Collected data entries
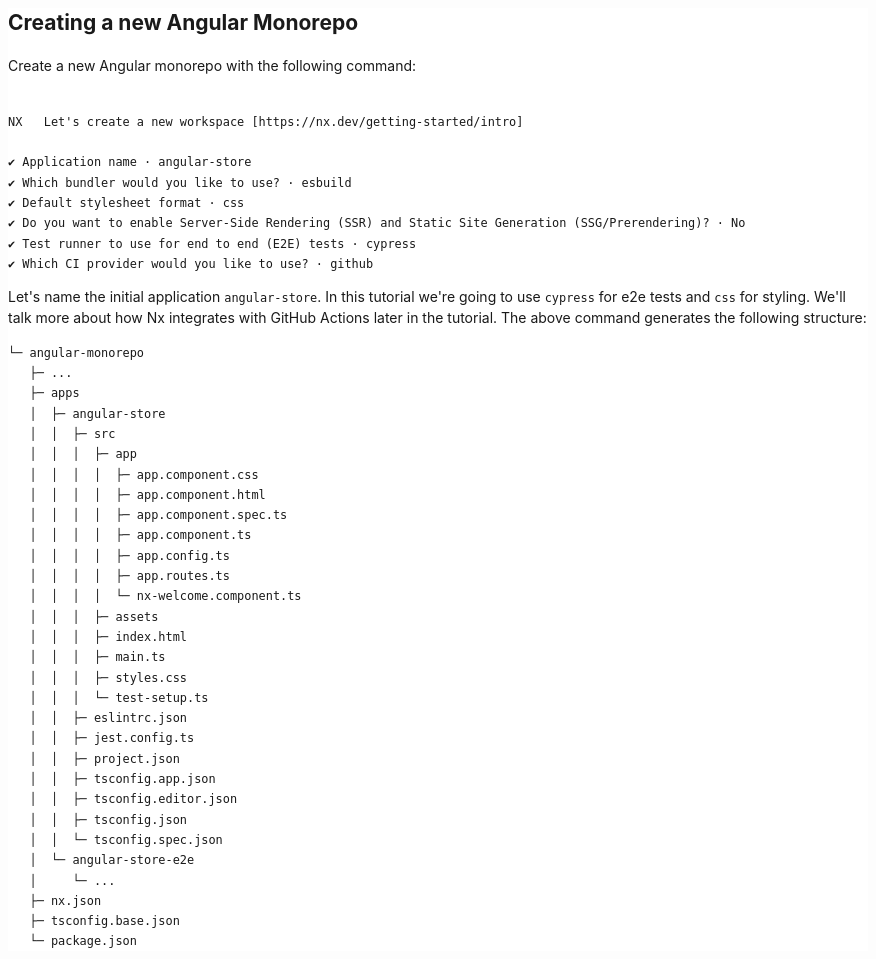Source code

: ## Creating a new Angular Monorepo



Create a new Angular monorepo with the following command:

```{% command="npx create-nx-workspace@latest angular-monorepo --preset=angular-monorepo" path="~" %}

NX   Let's create a new workspace [https://nx.dev/getting-started/intro]

✔ Application name · angular-store
✔ Which bundler would you like to use? · esbuild
✔ Default stylesheet format · css
✔ Do you want to enable Server-Side Rendering (SSR) and Static Site Generation (SSG/Prerendering)? · No
✔ Test runner to use for end to end (E2E) tests · cypress
✔ Which CI provider would you like to use? · github
```

Let's name the initial application `angular-store`. In this tutorial we're going to use `cypress` for e2e tests and `css` for styling. We'll talk more about how Nx integrates with GitHub Actions later in the tutorial. The above command generates the following structure:

```
└─ angular-monorepo
   ├─ ...
   ├─ apps
   │  ├─ angular-store
   │  │  ├─ src
   │  │  │  ├─ app
   │  │  │  │  ├─ app.component.css
   │  │  │  │  ├─ app.component.html
   │  │  │  │  ├─ app.component.spec.ts
   │  │  │  │  ├─ app.component.ts
   │  │  │  │  ├─ app.config.ts
   │  │  │  │  ├─ app.routes.ts
   │  │  │  │  └─ nx-welcome.component.ts
   │  │  │  ├─ assets
   │  │  │  ├─ index.html
   │  │  │  ├─ main.ts
   │  │  │  ├─ styles.css
   │  │  │  └─ test-setup.ts
   │  │  ├─ eslintrc.json
   │  │  ├─ jest.config.ts
   │  │  ├─ project.json
   │  │  ├─ tsconfig.app.json
   │  │  ├─ tsconfig.editor.json
   │  │  ├─ tsconfig.json
   │  │  └─ tsconfig.spec.json
   │  └─ angular-store-e2e
   │     └─ ...
   ├─ nx.json
   ├─ tsconfig.base.json
   └─ package.json
```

Exercise directions
Word for word, repeat each line of the records, and leave every image out.

Answer area
Source code

: ## Creating a new Angular Monorepo



Create a new Angular monorepo with the following command:

```{% command="npx create-nx-workspace@latest angular-monorepo --preset=angular-monorepo" path="~" %}

NX   Let's create a new workspace [https://nx.dev/getting-started/intro]

✔ Application name · angular-store
✔ Which bundler would you like to use? · esbuild
✔ Default stylesheet format · css
✔ Do you want to enable Server-Side Rendering (SSR) and Static Site Generation (SSG/Prerendering)? · No
✔ Test runner to use for end to end (E2E) tests · cypress
✔ Which CI provider would you like to use? · github
```

Let's name the initial application `angular-store`. In this tutorial we're going to use `cypress` for e2e tests and `css` for styling. We'll talk more about how Nx integrates with GitHub Actions later in the tutorial. The above command generates the following structure:

```
└─ angular-monorepo
   ├─ ...
   ├─ apps
   │  ├─ angular-store
   │  │  ├─ src
   │  │  │  ├─ app
   │  │  │  │  ├─ app.component.css
   │  │  │  │  ├─ app.component.html
   │  │  │  │  ├─ app.component.spec.ts
   │  │  │  │  ├─ app.component.ts
   │  │  │  │  ├─ app.config.ts
   │  │  │  │  ├─ app.routes.ts
   │  │  │  │  └─ nx-welcome.component.ts
   │  │  │  ├─ assets
   │  │  │  ├─ index.html
   │  │  │  ├─ main.ts
   │  │  │  ├─ styles.css
   │  │  │  └─ test-setup.ts
   │  │  ├─ eslintrc.json
   │  │  ├─ jest.config.ts
   │  │  ├─ project.json
   │  │  ├─ tsconfig.app.json
   │  │  ├─ tsconfig.editor.json
   │  │  ├─ tsconfig.json
   │  │  └─ tsconfig.spec.json
   │  └─ angular-store-e2e
   │     └─ ...
   ├─ nx.json
   ├─ tsconfig.base.json
   └─ package.json
```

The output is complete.